Exercise prompt:
Please update the Dialogue Kickstarter text from the words "Description: The dissemination of" through "and where can you improve?", swapping "video" for "film" each time it appears.

(Text for analysis begins)

Materials for Dialogue Kickstarter

Everyday language use, social manners and workplace culture all are important factors in terms of stigmatisation - for both patients/service users, relatives, colleagues and work partners. The tone and the way you talk about patients/service users plays a very important role for the beliefs of both staff and patients regarding possibilities for recovery. Therefore, ONE OF US, in cooperation with The Capital Region of Denmark and Danish Mental Health Fund, have developed materials that staff groups can use to reflect about the role of culture and language. Service users, relatives, leaders and staff in the psychiatric sector have helped test and refine the material.

The materials for Dialogue Kickstarter consist of a number of videos, each with questions for discussion, as well as four case stories, each with exercises regarding the dilemmas that the cases present. We have added English subtitles to two of the videos:

Video 1: I couldn't even spell the word "hope"

Description: The dissemination of hope is related to the experience of stigma. This video illustrates the professional's important role in conveying and supporting the patient's belief in recovery and a good life.

Duration: 4 minutes and 20 seconds

Questions for debate:

- Do you recognise any of the situations described in the video?

- In the video you hear about the role that hope plays. How do you convey hope to the patients? What are your strong points, and where can you improve?

Video 2: I was told not to ask too many questions

Description: This video outlines various situations where patients feel that the behaviour of professionals is stigmatising.

Duration: 6 minutes and 44 seconds

Questions for debate:

- Do you recognise any of the situations described in the video?

- Have you experienced any situations where patients might have felt stigmatised? What happened, and what could you have done differently?

- Have you experienced situations where relatives have felt stigmatised? What happened, and what could you have done differently?

(Text for analysis ends)
(Data records begins)

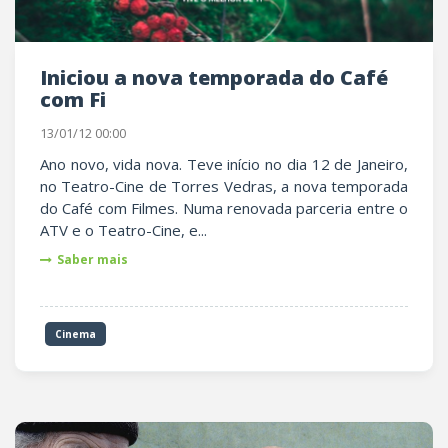
Iniciou a nova temporada do Café
com Fi
13/01/12 00:00
Ano novo, vida nova. Teve início no dia 12 de Janeiro,
no Teatro-Cine de Torres Vedras, a nova temporada
do Café com Filmes. Numa renovada parceria entre o
ATV e o Teatro-Cine, e...
Saber mais
Cinema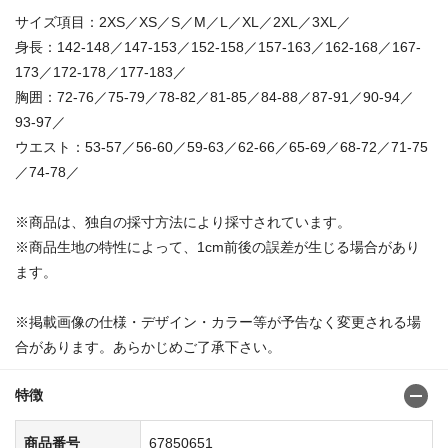
サイズ項目：2XS／XS／S／M／L／XL／2XL／3XL／
身長：142-148／147-153／152-158／157-163／162-168／167-
173／172-178／177-183／
胸囲：72-76／75-79／78-82／81-85／84-88／87-91／90-94／
93-97／
ウエスト：53-57／56-60／59-63／62-66／65-69／68-72／71-75
／74-78／
※商品は、独自の採寸方法により採寸されています。
※商品生地の特性によって、1cm前後の誤差が生じる場合があり
ます。
※掲載画像の仕様・デザイン・カラー等が予告なく変更される場
合があります。あらかじめご了承下さい。
特徴
商品番号
67850651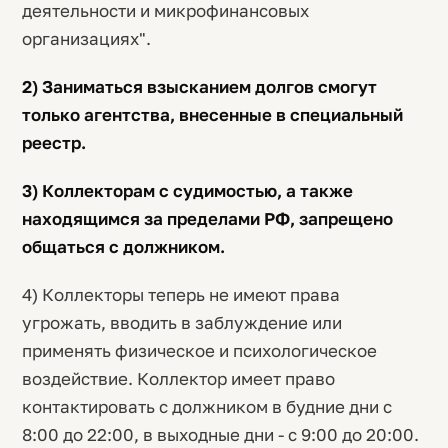
деятельности и микрофинансовых
организациях".
2) Заниматься взысканием долгов смогут
только агентства, внесенные в специальный
реестр.
3) Коллекторам с судимостью, а также
находящимся за пределами РФ, запрещено
общаться с должником.
4) Коллекторы теперь не имеют права
угрожать, вводить в заблуждение или
применять физическое и психологическое
воздействие. Коллектор имеет право
контактировать с должником в будние дни с
8:00 до 22:00, в выходные дни - с 9:00 до 20:00.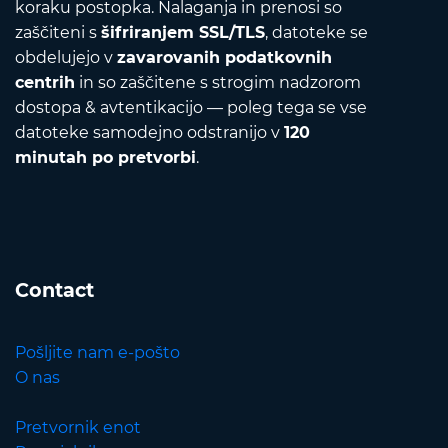
koraku postopka. Nalaganja in prenosi so
zaščiteni s
šifriranjem SSL/TLS
, datoteke se
obdelujejo v
zavarovanih podatkovnih
centrih
in so zaščitene s strogim nadzorom
dostopa & avtentikacijo — poleg tega se vse
datoteke samodejno odstranijo v
120
minutah po pretvorbi
.
Contact
Pošljite nam e-pošto
O nas
Pretvornik enot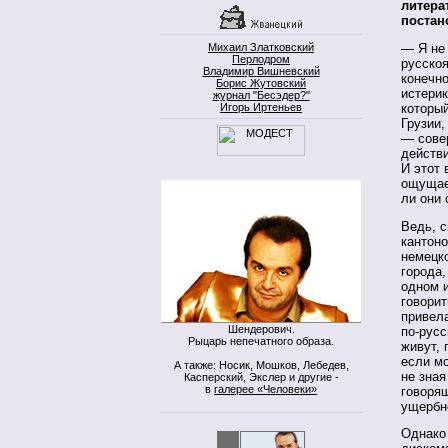
литера
постан
Михаил Златковский
— Я не
Перлодром
русскоя
Владимир Вишневский
конечно
Борис Жутовский
истерик
журнал "Бесэдер?"
Игорь Иртеньев
который
Грузии,
— сове
действи
И этот 
ощущае
ли они 
Ведь, 
кантоно
немецк
города,
одном 
говори
привел
Шендерович.
по-русс
Рыцарь непечатного образа.
живут, 
если м
А также: Носик, Мошков, Лебедев,
не зная
Касперский, Экслер и другие -
в
галерее «Человеки»
говорящ
ущербн
Однако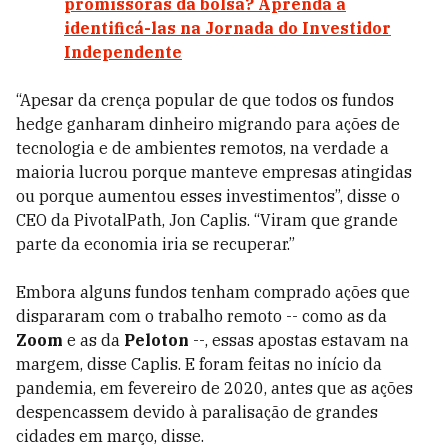
promissoras da bolsa? Aprenda a
identificá-las na Jornada do Investidor
Independente
“Apesar da crença popular de que todos os fundos
hedge ganharam dinheiro migrando para ações de
tecnologia e de ambientes remotos, na verdade a
maioria lucrou porque manteve empresas atingidas
ou porque aumentou esses investimentos”, disse o
CEO da PivotalPath, Jon Caplis. “Viram que grande
parte da economia iria se recuperar.”
Embora alguns fundos tenham comprado ações que
dispararam com o trabalho remoto -- como as da
Zoom
e as da
Peloton
--, essas apostas estavam na
margem, disse Caplis. E foram feitas no início da
pandemia, em fevereiro de 2020, antes que as ações
despencassem devido à paralisação de grandes
cidades em março, disse.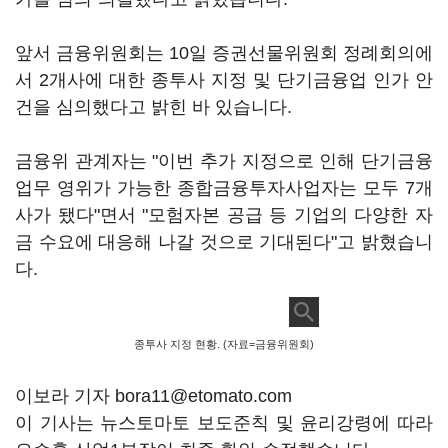
앞서 금융위원회는 10일 증권선물위원회 정례회의에
서 2개사에 대한 종투사 지정 및 단기금융업 인가 안
건을 심의했다고 밝힌 바 있습니다.
금융위 관계자는 "이번 추가 지정으로 인해 단기금융
업무 영위가 가능한 종합금융투자사업자는 모두 7개
사가 됐다"면서 "모험자본 공급 등 기업의 다양한 자
금 수요에 대응해 나갈 것으로 기대된다"고 밝혔습니
다.
종투사 지정 현황. (자료=금융위원회)
이보라 기자 bora11@etomato.com
이 기사는 뉴스토마토 보도준칙 및 윤리강령에 따라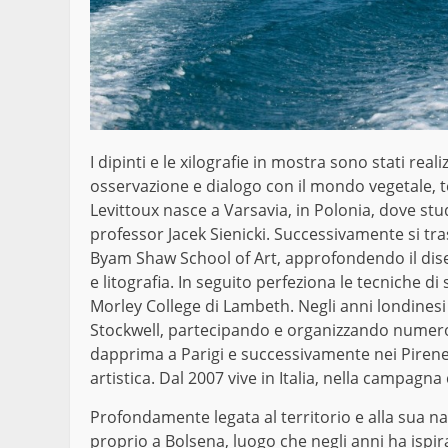
I dipinti e le xilografie in mostra sono stati rea
osservazione e dialogo con il mondo vegetale, t
Levittoux nasce a Varsavia, in Polonia, dove stud
professor Jacek Sienicki. Successivamente si tr
Byam Shaw School of Art, approfondendo il dise
e litografia. In seguito perfeziona le tecniche di 
Morley College di Lambeth. Negli anni londinesi v
Stockwell, partecipando e organizzando numerose
dapprima a Parigi e successivamente nei Pirenei,
artistica. Dal 2007 vive in Italia, nella campagna
Profondamente legata al territorio e alla sua na
proprio a Bolsena, luogo che negli anni ha ispir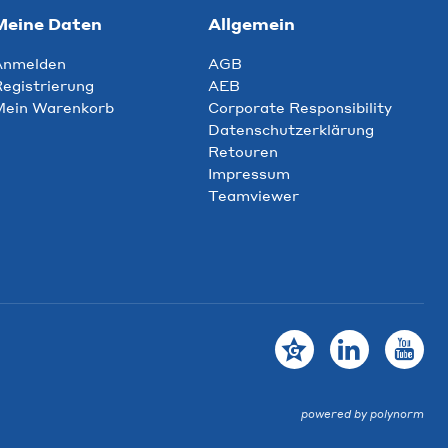
Meine Daten
Allgemein
Anmelden
AGB
egistrierung
AEB
Mein Warenkorb
Corporate Responsibility
Datenschutzerklärung
Retouren
Impressum
Teamviewer
powered by polynorm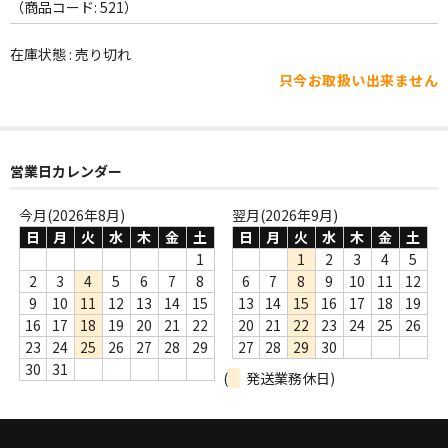
WORLD
（商品コード: 521）
その他
在庫状態 : 売り切れ
只今お取扱い出来ません
7INC
レア盤（1万円以上）
営業日カレンダー
Webのみ no.1
Webのみ no.2
今月(2026年8月)
翌月(2026年9月)
日
月
火
水
木
金
土
日
月
火
水
木
金
土
Webのみ no.3
1
1
2
3
4
5
2
3
4
5
6
7
8
6
7
8
9
10
11
12
Webのみ no.4
9
10
11
12
13
14
15
13
14
15
16
17
18
19
16
17
18
19
20
21
22
20
21
22
23
24
25
26
売り切れ
23
24
25
26
27
28
29
27
28
29
30
30
31
(
発送業務休日)
Help
送料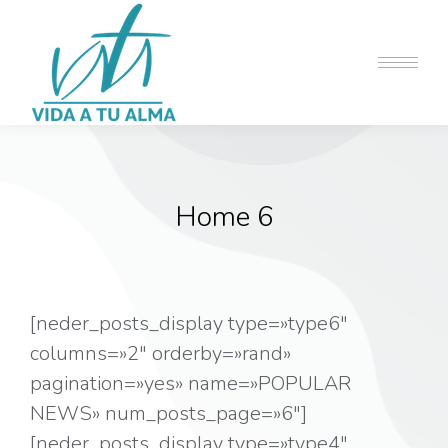
Home 6
[neder_posts_display type=»type6″
columns=»2″ orderby=»rand»
pagination=»yes» name=»POPULAR
NEWS» num_posts_page=»6″]
[neder_posts_display type=»type4″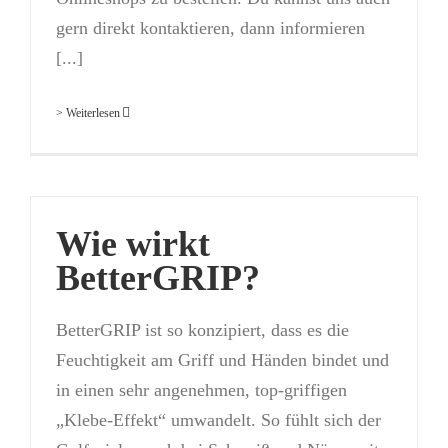
gern direkt kontaktieren, dann informieren
[...]
> Weiterlesen
Wie wirkt
BetterGRIP?
BetterGRIP ist so konzipiert, dass es die
Feuchtigkeit am Griff und Händen bindet und
in einen sehr angenehmen, top-griffigen
„Klebe-Effekt“ umwandelt. So fühlt sich der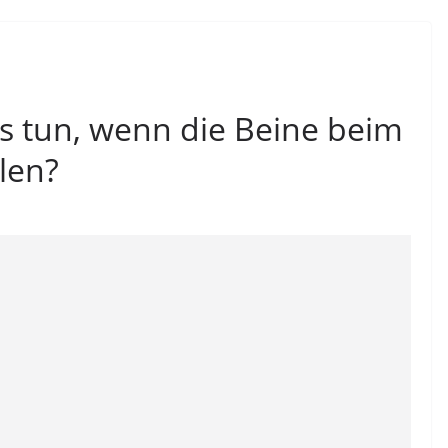
s tun, wenn die Beine beim
len?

(Data records ends)

Task solution:
Description: The dissemination of hope is related to the experience of stigma. This film illustrates the professional's important role in conveying and supporting the patient's belief in recovery and a good life.

Duration: 4 minutes and 20 seconds

Questions for debate:

- Do you recognise any of the situations described in the film?

- In the film you hear about the role that hope plays. How do you convey hope to the patients? What are your strong points, and where can you improve?